(Problem details): With the pictures omitted, print exactly the lines below, from the one containing "AZ overtuigt tegen tiental PSV en" through the one containing "後、たっぷりの水に漬け、さっと洗い流すと、辛味", and nothing else.

──────

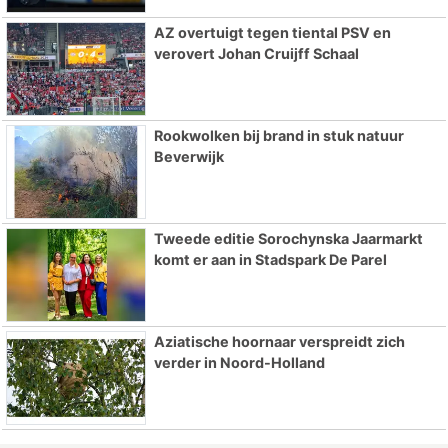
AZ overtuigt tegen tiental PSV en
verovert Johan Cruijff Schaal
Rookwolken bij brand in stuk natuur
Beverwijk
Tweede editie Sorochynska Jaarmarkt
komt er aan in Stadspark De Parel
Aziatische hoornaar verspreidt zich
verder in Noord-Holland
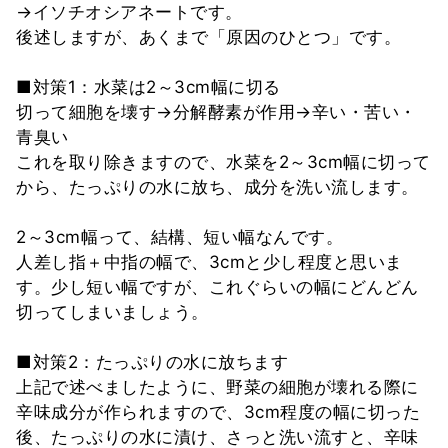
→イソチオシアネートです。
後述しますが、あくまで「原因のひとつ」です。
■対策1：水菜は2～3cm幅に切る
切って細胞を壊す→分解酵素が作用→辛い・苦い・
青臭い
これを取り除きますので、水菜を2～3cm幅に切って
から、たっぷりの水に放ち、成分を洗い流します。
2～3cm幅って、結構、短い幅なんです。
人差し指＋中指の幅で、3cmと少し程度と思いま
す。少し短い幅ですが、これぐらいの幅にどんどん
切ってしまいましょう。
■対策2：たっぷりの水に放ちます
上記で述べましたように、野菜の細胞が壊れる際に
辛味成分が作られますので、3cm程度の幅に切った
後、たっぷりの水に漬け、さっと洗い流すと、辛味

──────

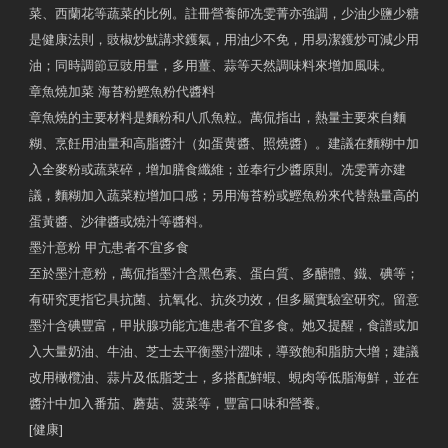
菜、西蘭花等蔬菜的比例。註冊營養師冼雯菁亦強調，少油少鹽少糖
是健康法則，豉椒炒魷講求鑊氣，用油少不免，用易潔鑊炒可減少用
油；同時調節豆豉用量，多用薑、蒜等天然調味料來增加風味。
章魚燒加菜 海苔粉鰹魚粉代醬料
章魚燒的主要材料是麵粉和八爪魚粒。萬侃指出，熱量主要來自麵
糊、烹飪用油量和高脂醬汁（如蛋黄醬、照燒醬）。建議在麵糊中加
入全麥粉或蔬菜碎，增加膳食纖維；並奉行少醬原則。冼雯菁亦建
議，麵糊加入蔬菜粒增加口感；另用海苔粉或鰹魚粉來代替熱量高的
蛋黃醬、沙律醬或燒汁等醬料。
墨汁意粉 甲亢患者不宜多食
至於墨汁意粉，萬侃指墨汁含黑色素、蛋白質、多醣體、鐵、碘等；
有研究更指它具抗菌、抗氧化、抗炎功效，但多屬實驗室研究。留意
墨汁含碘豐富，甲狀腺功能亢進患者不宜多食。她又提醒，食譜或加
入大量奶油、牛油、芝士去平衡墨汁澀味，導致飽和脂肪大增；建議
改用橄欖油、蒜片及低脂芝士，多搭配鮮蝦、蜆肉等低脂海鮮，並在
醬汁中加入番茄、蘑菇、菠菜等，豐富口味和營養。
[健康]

──────

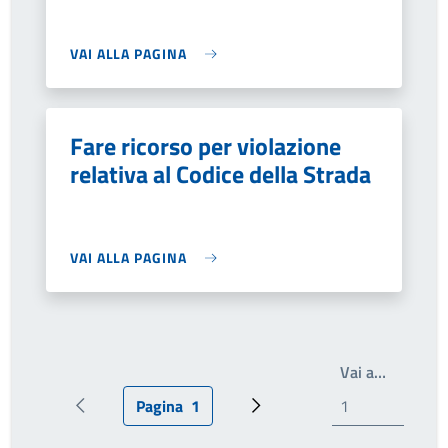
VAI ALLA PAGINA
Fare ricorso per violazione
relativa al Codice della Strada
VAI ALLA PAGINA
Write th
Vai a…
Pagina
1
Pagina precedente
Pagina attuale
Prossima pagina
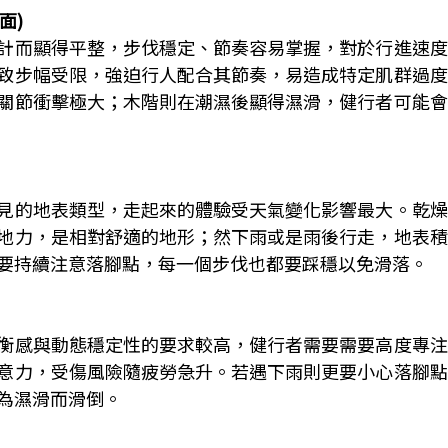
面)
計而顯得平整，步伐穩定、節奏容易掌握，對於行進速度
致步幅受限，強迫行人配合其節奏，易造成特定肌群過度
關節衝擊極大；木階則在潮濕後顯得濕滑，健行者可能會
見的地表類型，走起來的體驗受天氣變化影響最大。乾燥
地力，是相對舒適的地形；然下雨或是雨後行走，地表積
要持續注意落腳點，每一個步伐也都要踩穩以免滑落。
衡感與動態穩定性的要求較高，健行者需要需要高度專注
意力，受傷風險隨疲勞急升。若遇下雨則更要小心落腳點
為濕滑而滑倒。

──────

(Expected output):
AZ overtuigt tegen tiental PSV en
verovert Johan Cruijff Schaal
Rookwolken bij brand in stuk natuur
Beverwijk
Tweede editie Sorochynska Jaarmarkt
komt er aan in Stadspark De Parel
Aziatische hoornaar verspreidt zich
verder in Noord-Holland
→イソチオシアネートです。
後述しますが、あくまで「原因のひとつ」です。
■対策1：水菜は2～3cm幅に切る
切って細胞を壊す→分解酵素が作用→辛い・苦い・
青臭い
これを取り除きますので、水菜を2～3cm幅に切って
から、たっぷりの水に放ち、成分を洗い流します。
2～3cm幅って、結構、短い幅なんです。
人差し指＋中指の幅で、3cmと少し程度と思いま
す。少し短い幅ですが、これぐらいの幅にどんどん
切ってしまいましょう。
■対策2：たっぷりの水に放ちます
上記で述べましたように、野菜の細胞が壊れる際に
辛味成分が作られますので、3cm程度の幅に切った
後、たっぷりの水に漬け、さっと洗い流すと、辛味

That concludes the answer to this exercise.